- SHORT TASK
Reproduce the part of the gardening passage starting at "I come by my" and ending at "one or not.", word for word.

** start of EXCERPT TO READ **

It’s true that I probably spend more time with plants than I do with people, but lest you mock me for it consider this: I have yet to encounter a judgmental mountain laurel or passive aggressive Japanese boxwood. The peace lily in the pot by the living room window doesn’t suggest that it might be past time for me to get my back waxed when I’m walking around the house shirtless and the philodendron on the kitchen windowsill doesn’t question my life choices and if I’m really going to eat an entire sleeve of thin mint Girl Scout cookies by myself in one sitting. No, I don’t talk to my plants (I don’t want to bore them to death) and I don’t give them names, yet many of them have a subtle impact on my daily life in ways that you might not imagine.
I come by my green thumb naturally; both my mother and father were inveterate gardeners. So many of the plants in my yard got their start from the home that I grew up in in Corpus Christi. The sago palm that’s preparing to put on a new set of fronds right now is a “pup” from the one that I bought with my father over 50 years ago at Currie Seed Co. The mountain laurel next to my driveway was raised from a bright red seed that came from one that itself was planted from a seed that my father found somewhere. The asparagus fern that fills up an entire corner of my yard came from a forgotten corner at 521 Catalina. And the Mexican petunia that I’m constantly pulling up and throwing away came from there as well. I’m not sure whether to thank them for that last one or not.
I also have plants that have been given to me by friends and acquaintances over the years that remind me of them on a daily basis. The Chinese evergreen in the brass planter on the cocktail table in my living room is a descendant of one that was sent after my father passed away in 1982 by Ann Thames and the folks who I worked with at Dobie dormitory.

** end of EXCERPT TO READ **
** start of RAW DATA **

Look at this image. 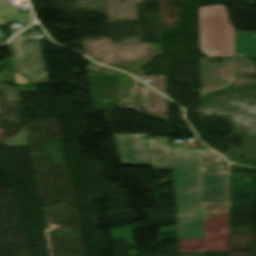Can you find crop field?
Instances as JSON below:
<instances>
[{"mask_svg":"<svg viewBox=\"0 0 256 256\" xmlns=\"http://www.w3.org/2000/svg\"><path fill=\"white\" fill-rule=\"evenodd\" d=\"M16 80L17 83H26L25 79H23L21 76H19L18 74L16 75Z\"/></svg>","mask_w":256,"mask_h":256,"instance_id":"obj_9","label":"crop field"},{"mask_svg":"<svg viewBox=\"0 0 256 256\" xmlns=\"http://www.w3.org/2000/svg\"><path fill=\"white\" fill-rule=\"evenodd\" d=\"M3 37H5V36L3 35L2 29L0 28V39L3 38Z\"/></svg>","mask_w":256,"mask_h":256,"instance_id":"obj_10","label":"crop field"},{"mask_svg":"<svg viewBox=\"0 0 256 256\" xmlns=\"http://www.w3.org/2000/svg\"><path fill=\"white\" fill-rule=\"evenodd\" d=\"M0 15L1 17L26 25L33 23L31 13H20L13 5H11L9 0H0Z\"/></svg>","mask_w":256,"mask_h":256,"instance_id":"obj_6","label":"crop field"},{"mask_svg":"<svg viewBox=\"0 0 256 256\" xmlns=\"http://www.w3.org/2000/svg\"><path fill=\"white\" fill-rule=\"evenodd\" d=\"M206 238L229 237V203L204 204Z\"/></svg>","mask_w":256,"mask_h":256,"instance_id":"obj_4","label":"crop field"},{"mask_svg":"<svg viewBox=\"0 0 256 256\" xmlns=\"http://www.w3.org/2000/svg\"><path fill=\"white\" fill-rule=\"evenodd\" d=\"M93 100L97 104L118 103L115 80L90 81Z\"/></svg>","mask_w":256,"mask_h":256,"instance_id":"obj_5","label":"crop field"},{"mask_svg":"<svg viewBox=\"0 0 256 256\" xmlns=\"http://www.w3.org/2000/svg\"><path fill=\"white\" fill-rule=\"evenodd\" d=\"M200 47L208 57H234L235 31L223 5L199 8Z\"/></svg>","mask_w":256,"mask_h":256,"instance_id":"obj_2","label":"crop field"},{"mask_svg":"<svg viewBox=\"0 0 256 256\" xmlns=\"http://www.w3.org/2000/svg\"><path fill=\"white\" fill-rule=\"evenodd\" d=\"M10 22V20L4 19V18H0V25L2 27H4L5 25H7Z\"/></svg>","mask_w":256,"mask_h":256,"instance_id":"obj_8","label":"crop field"},{"mask_svg":"<svg viewBox=\"0 0 256 256\" xmlns=\"http://www.w3.org/2000/svg\"><path fill=\"white\" fill-rule=\"evenodd\" d=\"M256 53V35L241 33L236 35L235 54L238 56Z\"/></svg>","mask_w":256,"mask_h":256,"instance_id":"obj_7","label":"crop field"},{"mask_svg":"<svg viewBox=\"0 0 256 256\" xmlns=\"http://www.w3.org/2000/svg\"><path fill=\"white\" fill-rule=\"evenodd\" d=\"M124 166L173 167L179 239L205 238L203 203L230 202V167L210 150L170 145L148 134L115 135Z\"/></svg>","mask_w":256,"mask_h":256,"instance_id":"obj_1","label":"crop field"},{"mask_svg":"<svg viewBox=\"0 0 256 256\" xmlns=\"http://www.w3.org/2000/svg\"><path fill=\"white\" fill-rule=\"evenodd\" d=\"M15 71L29 83L49 82L41 42H24L20 33L9 45Z\"/></svg>","mask_w":256,"mask_h":256,"instance_id":"obj_3","label":"crop field"}]
</instances>
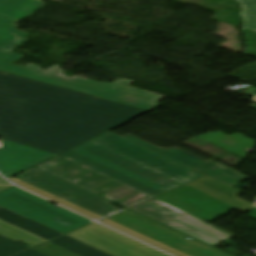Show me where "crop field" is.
Wrapping results in <instances>:
<instances>
[{
    "instance_id": "1",
    "label": "crop field",
    "mask_w": 256,
    "mask_h": 256,
    "mask_svg": "<svg viewBox=\"0 0 256 256\" xmlns=\"http://www.w3.org/2000/svg\"><path fill=\"white\" fill-rule=\"evenodd\" d=\"M149 111L0 72V133L53 154Z\"/></svg>"
},
{
    "instance_id": "22",
    "label": "crop field",
    "mask_w": 256,
    "mask_h": 256,
    "mask_svg": "<svg viewBox=\"0 0 256 256\" xmlns=\"http://www.w3.org/2000/svg\"><path fill=\"white\" fill-rule=\"evenodd\" d=\"M241 3L243 22L241 26L256 30V0H237Z\"/></svg>"
},
{
    "instance_id": "4",
    "label": "crop field",
    "mask_w": 256,
    "mask_h": 256,
    "mask_svg": "<svg viewBox=\"0 0 256 256\" xmlns=\"http://www.w3.org/2000/svg\"><path fill=\"white\" fill-rule=\"evenodd\" d=\"M35 167L95 194L104 193L110 196L114 201L125 203L128 208L151 198L141 192L60 156Z\"/></svg>"
},
{
    "instance_id": "11",
    "label": "crop field",
    "mask_w": 256,
    "mask_h": 256,
    "mask_svg": "<svg viewBox=\"0 0 256 256\" xmlns=\"http://www.w3.org/2000/svg\"><path fill=\"white\" fill-rule=\"evenodd\" d=\"M0 149V173L9 177L31 165H34L53 154L16 144L2 139Z\"/></svg>"
},
{
    "instance_id": "8",
    "label": "crop field",
    "mask_w": 256,
    "mask_h": 256,
    "mask_svg": "<svg viewBox=\"0 0 256 256\" xmlns=\"http://www.w3.org/2000/svg\"><path fill=\"white\" fill-rule=\"evenodd\" d=\"M16 177L28 184L48 191L59 197H61V195H70L71 198L69 199L64 197L61 198L80 205L104 217L119 211V209L110 205L109 201L35 167L16 175ZM29 178H31V180H29ZM36 182L39 183L37 184Z\"/></svg>"
},
{
    "instance_id": "7",
    "label": "crop field",
    "mask_w": 256,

** end of RAW DATA **

- RESULT
I come by my green thumb naturally; both my mother and father were inveterate gardeners. So many of the plants in my yard got their start from the home that I grew up in in Corpus Christi. The sago palm that’s preparing to put on a new set of fronds right now is a “pup” from the one that I bought with my father over 50 years ago at Currie Seed Co. The mountain laurel next to my driveway was raised from a bright red seed that came from one that itself was planted from a seed that my father found somewhere. The asparagus fern that fills up an entire corner of my yard came from a forgotten corner at 521 Catalina. And the Mexican petunia that I’m constantly pulling up and throwing away came from there as well. I’m not sure whether to thank them for that last one or not.